Goal of the exercise ▸ Copy every line of the data that contains the string "assado".

(Saved entries)

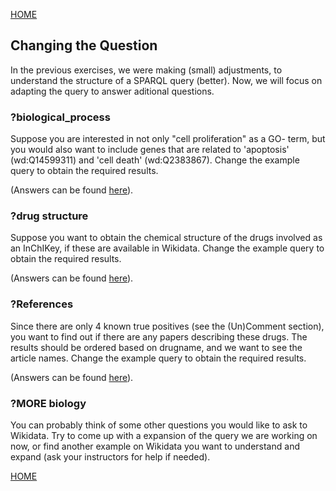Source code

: [HOME](https://denisesl22.github.io/SPARQLTutorials/)

## Changing the Question

In the previous exercises, we were making (small) adjustments, to understand the structure of a SPARQL query (better). 
Now, we will focus on adapting the query to answer aditional questions.

### ?biological_process

Suppose you are interested in not only "cell proliferation" as a GO- term, but you would also want to include genes that 
are related to 'apoptosis' (wd:Q14599311) and 'cell death' (wd:Q2383867). Change the example query to obtain the required results.

(Answers can be found [here](../Answers/AnswersAssignment2.md)). 


### ?drug structure

Suppose you want to obtain the chemical structure of the drugs involved as an InChIKey, if these are available in Wikidata.
Change the example query to obtain the required results.

(Answers can be found [here](../Answers/AnswersAssignment2.md)). 

### ?References

Since there are only 4 known true positives (see the (Un)Comment section), you want to find out if there are any papers
describing these drugs. The results should be ordered based on drugname, and we want to see the article names. 
Change the example query to obtain the required results.

(Answers can be found [here](../Answers/AnswersAssignment2.md)). 


### ?MORE biology

You can probably think of some other questions you would like to ask to Wikidata. Try to come up with a expansion 
of the query we are working on now, or find another example on Wikidata you want to understand and expand 
(ask your instructors for help if needed).

[HOME](https://denisesl22.github.io/SPARQLTutorials/)
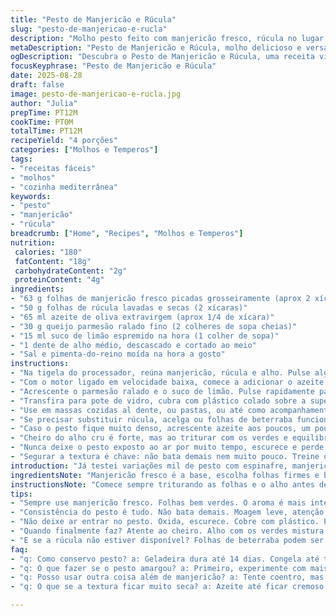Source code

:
 ```yaml
---
title: "Pesto de Manjericão e Rúcula"
slug: "pesto-de-manjericao-e-rucla"
description: "Molho pesto feito com manjericão fresco, rúcula no lugar do espinafre tradicional, azeite extravirgem, parmesão ralado, suco de limão e alho. Receita rápida, cremosa e versátil, fácil de ajustar para intolerantes. Pode ser guardado na geladeira por até duas semanas ou congelado. Perfeito para massas, sanduíches ou como base de molhos. Textura bonita, cor vibrante, aroma herbal intenso com toque cítrico que corta o óleo da gordura. Uso de rúcula dá um leve amargor que tempera o manjericão, criando um equilíbrio interessante para paladares acostumados a sabores mais intensos. Ingredientes simples, resultado surpreendente."
metaDescription: "Pesto de Manjericão e Rúcula, molho delicioso e versátil. Ideal para massas, sanduíches e muito mais, com toque herbal e cítrico."
ogDescription: "Descubra o Pesto de Manjericão e Rúcula, uma receita vibrante e fácil. Molho perfeito para realçar pratos com frescor e sabor."
focusKeyphrase: "Pesto de Manjericão e Rúcula"
date: 2025-08-28
draft: false
image: pesto-de-manjericao-e-rucla.jpg
author: "Julia"
prepTime: PT12M
cookTime: PT0M
totalTime: PT12M
recipeYield: "4 porções"
categories: ["Molhos e Temperos"]
tags:
- "receitas fáceis"
- "molhos"
- "cozinha mediterrânea"
keywords:
- "pesto"
- "manjericão"
- "rúcula"
breadcrumb: ["Home", "Recipes", "Molhos e Temperos"]
nutrition: 
 calories: "180"
 fatContent: "18g"
 carbohydrateContent: "2g"
 proteinContent: "4g"
ingredients:
- "63 g folhas de manjericão fresco picadas grosseiramente (aprox 2 xícaras)"
- "50 g folhas de rúcula lavadas e secas (2 xícaras)"
- "65 ml azeite de oliva extravirgem (aprox 1/4 de xícara)"
- "30 g queijo parmesão ralado fino (2 colheres de sopa cheias)"
- "15 ml suco de limão espremido na hora (1 colher de sopa)"
- "1 dente de alho médio, descascado e cortado ao meio"
- "Sal e pimenta-do-reino moída na hora a gosto"
instructions:
- "Na tigela do processador, reúna manjericão, rúcula e alho. Pulse algumas vezes para quebrar as folhas, atenção para não triturar demais e liberar amargor exagerado da rúcula."
- "Com o motor ligado em velocidade baixa, comece a adicionar o azeite em fio, supervisionando a textura. Deve ficar cremoso, mas ainda com pequenas partículas, não uma pasta lisa demais. Sinal de pesto fresquinho."
- "Acrescente o parmesão ralado e o suco de limão. Pulse rapidamente para incorporar. Prove e corrija o sal e a pimenta, lembrando que queijo pode puxar salgado."
- "Transfira para pote de vidro, cubra com plástico colado sobre a superfície para evitar oxidação. No frio da geladeira dura até 14 dias, ou por 3 meses no freezer, bem embalado."
- "Use em massas cozidas al dente, ou pastas, ou até como acompanhamento para pratos grelhados. A rúcula traz um frescor amargo que corta o doce do manjericão, não ignora essa troca."
- "Se precisar substituir rúcula, acelga ou folhas de beterraba funcionam, mas alteram o sabor final, mais neutro e menos picante. Evite espinafre fresco que aumenta a umidade do molho."
- "Caso o pesto fique muito denso, acrescente azeite aos poucos, um pouco de água do cozimento da massa também ajuda sem diluir sabor."
- "Cheiro do alho cru é forte, mas ao triturar com os verdes e equilibrar com limão, o perfume fica mais suave. Ajustar é questão de hábito."
- "Nunca deixe o pesto exposto ao ar por muito tempo, escurece e perde o frescor. Para reaproveitar sobras, mexa bem, separe porções pequenas para descongelar."
- "Segurar a textura é chave: não bata demais nem muito pouco. Treine o olho, observe mudança das cores, toque na textura. Pesto não é purê, é molho vivo."
introduction: "Já testei variações mil de pesto com espinafre, manjericão, coentro... Mas a combinação de manjericão com rúcula mudou o jogo na minha cozinha. A rúcula, com esse amarguinho que só ela tem, quebra a doçura intensa do manjericão e traz um toque picante que dá personalidade ao molho. Experimentei, achei que poderia ficar estranho, mas a surpresa foi boa. Fácil de fazer: nada de complicação, só juntar e bater, lembrando de não exagerar no movimento para não amargar. Um toque de limão ajuda a equilibrar os sabores e conserva a cor viva. Uso para tudo – massa, avulsos no pão, em sanduíches com queijo branco, e até para dar leveza a pratos pesados. O frescor dessa receita é mágico, principalmente feito na hora, que abre o apetite e deixa aquele cheiro de tempero fresco espalhado pela casa."
ingredientsNote: "Manjericão fresco é a base, escolha folhas firmes e bem verdes. Na falta dele, manjericão genovês está ótimo, mas evite manjericão tailandês que é muito forte. A rúcula traz um sabor único, prefere as folhas pequenas e fresquinhas. Se quiser um toque diferente, experimente trocar a rúcula por agrião para um amargor mais sutil. O alho pode ser substituído por alho assado para um sabor mais doce, menos agressivo. Queijo parmesão ralado é fundamental para o sabor autêntico, mas para quem não come laticínios, teste um mix de castanhas hidratadas com levedura nutricional. O limão fresco é essencial, o industrializado perde acidez e frescor. O azeite de oliva deve ser extravirgem, pois o sabor interfere bastante – mas se só tiver o comum, ok, só não dobra a quantidade para tentar mascarar o gosto mais neutro. Sal e pimenta sempre na hora, prove e ajuste sempre."
instructionsNote: "Comece sempre triturando as folhas e o alho antes de acrescentar azeite, para evitar que o molho fique muito oleoso e sem volume. Adicionar o óleo lentamente permite controlar a consistência, que não deve ser cremosa demais nem muito seca. O parmesão deve ser incorporado por último para preservar seu sabor e textura. Provar só no final evita correr atrás de correção errada no meio do processo. Sempre mantenha uma cobertura de plástico na superfície do pesto para evitar oxidar – a oxidação causa escurecimento e gosto metálico. Congelar em porções pequenas ajuda a evitar desperdício, pois descongelar e congelar de novo estraga a qualidade. Se a textura ficar meio grossa, tome cuidado para não colocar água demais, uma gota de água do cozimento da massa é suficiente para desmanchar. E quando usar, misture com a massa quente fora do fogo para não queimar o pesto e alterar o sabor. Praticidade e sabor caminham juntos aqui, o segredo é sentir a textura, o cheiro e ajustar as doses ao seu gosto."
tips:
- "Sempre use manjericão fresco. Folhas bem verdes. O aroma é mais intenso. Se não tiver, o genovês funciona. Evite o tailandês; muito forte. Rúcula é essencial; escolha as folhas pequenas. Agrião para um toque diferente. Pode misturar. Alho assado adoça; usa menos. O parmesão? Sem substituto à altura. Castanhas com levedura são opção. Mas, o sabor muda."
- "Consistência do pesto é tudo. Não bata demais. Moagem leve, atenção ao pulso. Textura deve ser cremosa, mas não pastosa. Se ficar denso, azeite aos poucos. Um pouco da água da massa? Útil, dá leveza. Lembre-se do limão. Outra dica? Ajusta sempre no final. Provar é crucial. Erro clássico é salgar ou não, mas queijo puxa."
- "Não deixe ar entrar no pesto. Oxida, escurece. Cobre com plástico. Piso sempre bem colado. Isso ajuda a conservar cor vivaz. Tempo de geladeira? Quase duas semanas. Congela bem, mas em pequenas porções. Assim não perde qualidade. Descongelar corretamente é vital. Pesto pode ser usado frio ou em pratos quentes, mas mistura sem calor. Para sabor perfeito."
- "Quando finalmente faz? Atente ao cheiro. Alho com os verdes mistura suavemente. Limão corta o pungente. Use logo, frescor é máximo. Sempre preste atenção na textura. Olho treinado, isso ajuda. Não deixe ali, vai escurecer. Se sobra? Mexa bem, descongele porções. Pesto deve ser molho vivo, vibrante, personalidade forte. Palavra de quem experimentou."
- "E se a rúcula não estiver disponível? Folhas de beterraba podem ser usadas. Mas o sabor muda. Acelga pode ser outra alternativa. Mais neutro talvez. Se o alho estiver demais, substitua por cebola roxa, sabor mais suave. Pense sempre em alternativas. E ajuste a quantidade a gosto. Pesto é liberdade na cozinha."
faq:
- "q: Como conservo pesto? a: Geladeira dura até 14 dias. Congela até três meses. Use potes pequenos. Sempre cubra com plástico, não deixo exposto. Se o pesto escurecer, não uso. Oxidação compromete o sabor."
- "q: O que fazer se o pesto amargou? a: Primeiro, experimente com mais limão, pode ajudar. Outra saída é misturar uma colher de açúcar, suaviza um pouco. Se muito grosso, azeite é a solução, se precisa de leveza."
- "q: Posso usar outra coisa além de manjericão? a: Tente coentro, mas sabor é nada parecido. Menos intenso. Experimente manjericão genovês, mas sabor é diferente. E não coloque espinafre: concentração demais e umidade."
- "q: O que se a textura ficar muito seca? a: Azeite até ficar cremoso. Se nada resolver, gota de água da massa. Só uma! Cuidado para não perder o gosto. Textura é parte do charme do pesto."

---
```

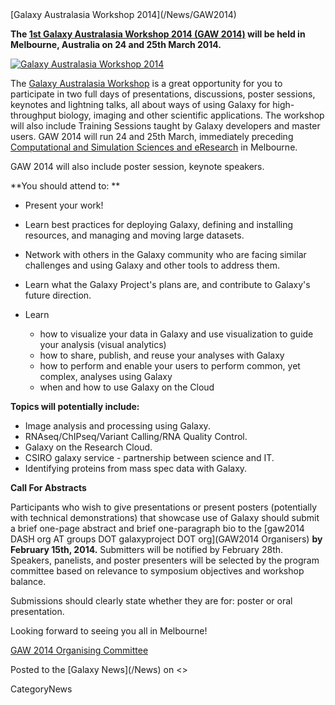 <div class='newsItemHeader'>[Galaxy Australasia Workshop 2014](/News/GAW2014)</div>

**The [1st Galaxy Australasia Workshop 2014 (GAW 2014)](/Events/GAW2014) will be held in Melbourne, Australia on 24 and 25th March 2014.** 

<div class='right'><a href='/Events/GAW2014.md'><img src='/Events/GAW2014/MCC.png' alt='Galaxy Australasia Workshop 2014' /></a></div>

The [Galaxy Australasia Workshop](/Events/GAW2014) is a great opportunity for you to participate in two full days of presentations, discussions, poster sessions, keynotes and lightning talks, all about ways of using Galaxy for high-throughput biology, imaging and other scientific applications. The workshop will also include Training Sessions taught by Galaxy developers and master users.  GAW 2014 will run 24 and 25th March, immediately preceding [Computational and Simulation Sciences and eResearch](http://wp.csiro.au/css/) in Melbourne.

GAW 2014 will also include poster session, keynote speakers.

**You should attend to: **

* Present your work!

* Learn best practices for deploying Galaxy, defining and installing resources, and managing and moving large datasets.

* Network with others in the Galaxy community who are facing similar challenges and using Galaxy and other tools to address them.

* Learn what the Galaxy Project's plans are, and contribute to Galaxy's future direction.

* Learn
  * how to visualize your data in Galaxy and use visualization to guide your analysis (visual analytics)
  * how to share, publish, and reuse your analyses with Galaxy
  * how to perform and enable your users to perform common, yet complex, analyses using Galaxy
  * when and how to use Galaxy on the Cloud

**Topics will potentially include:**
* Image analysis and processing using Galaxy.
* RNAseq/ChIPseq/Variant Calling/RNA Quality Control.
* Galaxy on the Research Cloud.
* CSIRO galaxy service - partnership between science and IT.
* Identifying proteins from mass spec data with Galaxy.


**Call For Abstracts**

Participants who wish to give presentations or present posters (potentially with technical demonstrations) that showcase use of Galaxy should submit a brief one-page abstract and brief one-paragraph bio to the [gaw2014 DASH org AT groups DOT galaxyproject DOT org](GAW2014 Organisers) **by February 15th, 2014.** Submitters will be notified by February 28th. Speakers, panelists, and poster presenters will be selected by the program committee based on relevance to symposium objectives and workshop balance. 

Submissions should clearly state whether they are for: poster or oral presentation. 

Looking forward to seeing you all in Melbourne!

[GAW 2014 Organising Committee](/Events/GAW2014.md#organising-committee)

<div class='newsItemFooter'>Posted to the [Galaxy News](/News) on <<Date(2014-01-17T19:05:44Z)>></div>

CategoryNews

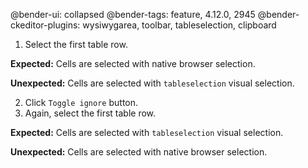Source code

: @bender-ui: collapsed
@bender-tags: feature, 4.12.0, 2945
@bender-ckeditor-plugins: wysiwygarea, toolbar, tableselection, clipboard

1. Select the first table row.

**Expected:** Cells are selected with native browser selection.

**Unexpected:** Cells are selected with `tableselection` visual selection.

2. Click `Toggle ignore` button.
3. Again, select the first table row.

**Expected:** Cells are selected with `tableselection` visual selection.

**Unexpected:** Cells are selected with native browser selection.
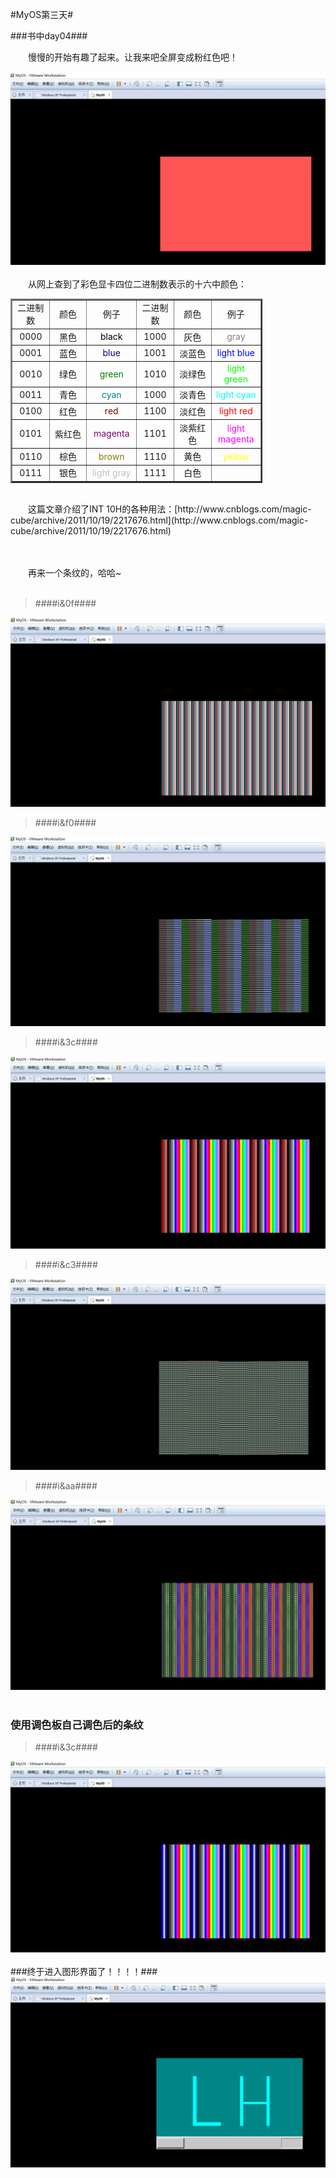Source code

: #MyOS第三天#

###书中day04###

　　慢慢的开始有趣了起来。让我来吧全屏变成粉红色吧！<br><br>
![](MyOS.jpg)<br><br>
　　从网上查到了彩色显卡四位二进制数表示的十六中颜色：

<table style="width: 80%;" class="gen" align="center" border="2" cellpadding="0" cellspacing="0">
<tbody>
<tr align="center">
<td class="field" width="15%">二进制数</td>
<td class="field" width="15%">颜色</td>
<td class="field" width="20%">例子</td>
<td class="field" width="15%">二进制数</td>
<td class="field" width="15%">颜色</td>
<td class="field" width="20%">例子</td>
</tr>
<tr align="center">
<td class="cellgen">0000</td>
<td class="cellgen">黑色</td>
<td class="cellgen" style="color: black;">black</td>
<td class="cellgen">1000</td>
<td class="cellgen">灰色</td>
<td class="cellgen" style="color: #808080;">gray</td>
</tr>
<tr align="center">
<td class="cellgen">0001</td>
<td class="cellgen">蓝色</td>
<td class="cellgen" style="color: #000080;">blue</td>
<td class="cellgen">1001</td>
<td class="cellgen">淡蓝色</td>
<td class="cellgen" style="color: #0000ff;">light blue</td>
</tr>
<tr align="center">
<td class="cellgen">0010</td>
<td class="cellgen">绿色</td>
<td class="cellgen" style="color: #008000;">green</td>
<td class="cellgen">1010</td>
<td class="cellgen">淡绿色</td>
<td class="cellgen" style="color: #00ff00;">light green</td>
</tr>
<tr align="center">
<td class="cellgen">0011</td>
<td class="cellgen">青色</td>
<td class="cellgen" style="color: #008080;">cyan</td>
<td class="cellgen">1000</td>
<td class="cellgen">淡青色</td>
<td class="cellgen" style="color: #00ffff;">light cyan</td>
</tr>
<tr align="center">
<td class="cellgen">0100</td>
<td class="cellgen">红色</td>
<td class="cellgen" style="color: #800000;">red</td>
<td class="cellgen">1100</td>
<td class="cellgen">淡红色</td>
<td class="cellgen" style="color: #ff0000;">light red</td>
</tr>
<tr align="center">
<td class="cellgen">0101</td>
<td class="cellgen">紫红色</td>
<td class="cellgen" style="color: #800080;">magenta</td>
<td class="cellgen">1101</td>
<td class="cellgen">淡紫红色</td>
<td class="cellgen" style="color: #ff00ff;">light magenta</td>
</tr>
<tr align="center">
<td class="cellgen">0110</td>
<td class="cellgen">棕色</td>
<td class="cellgen" style="color: #808000;">brown</td>
<td class="cellgen">1110</td>
<td class="cellgen">黄色</td>
<td class="cellgen" style="color: #ffff00;">yellow</td>
</tr>
<tr align="center">
<td class="cellgen">0111</td>
<td class="cellgen">银色</td>
<td class="cellgen" style="color: #c0c0c0;">light gray</td>
<td class="cellgen">1111</td>
<td class="cellgen">白色</td>
<td class="cellgen" style="color: #ffffff;">white</td>
</tr>
</tbody>
</table><br>
　　这篇文章介绍了INT 10H的各种用法：[http://www.cnblogs.com/magic-cube/archive/2011/10/19/2217676.html](http://www.cnblogs.com/magic-cube/archive/2011/10/19/2217676.html)<br><br><br>

　　再来一个条纹的，哈哈~<br><br>


> ####i&0f####

![](MyOS1.jpg)
>####i&f0####

![](MyOS2.jpg)

>####i&3c####

![](MyOS3.jpg)

>####i&c3####

![](MyOS4.jpg)

>####i&aa####

![](MyOS5.jpg)
<br><br>
### 使用调色板自己调色后的条纹 ###
>####i&3c####

![](MyOS6.jpg)
<br><br>
###终于进入图形界面了！！！！###
![](MyOS7.jpg)<br><br>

Exercise output ▸
ingredientsNote: "Manjericão fresco é a base, escolha folhas firmes e bem verdes. Na falta dele, manjericão genovês está ótimo, mas evite manjericão tailandês que é muito forte. A rúcula traz um sabor único, prefere as folhas pequenas e fresquinhas. Se quiser um toque diferente, experimente trocar a rúcula por agrião para um amargor mais sutil. O alho pode ser substituído por alho assado para um sabor mais doce, menos agressivo. Queijo parmesão ralado é fundamental para o sabor autêntico, mas para quem não come laticínios, teste um mix de castanhas hidratadas com levedura nutricional. O limão fresco é essencial, o industrializado perde acidez e frescor. O azeite de oliva deve ser extravirgem, pois o sabor interfere bastante – mas se só tiver o comum, ok, só não dobra a quantidade para tentar mascarar o gosto mais neutro. Sal e pimenta sempre na hora, prove e ajuste sempre."
- "Sempre use manjericão fresco. Folhas bem verdes. O aroma é mais intenso. Se não tiver, o genovês funciona. Evite o tailandês; muito forte. Rúcula é essencial; escolha as folhas pequenas. Agrião para um toque diferente. Pode misturar. Alho assado adoça; usa menos. O parmesão? Sem substituto à altura. Castanhas com levedura são opção. Mas, o sabor muda."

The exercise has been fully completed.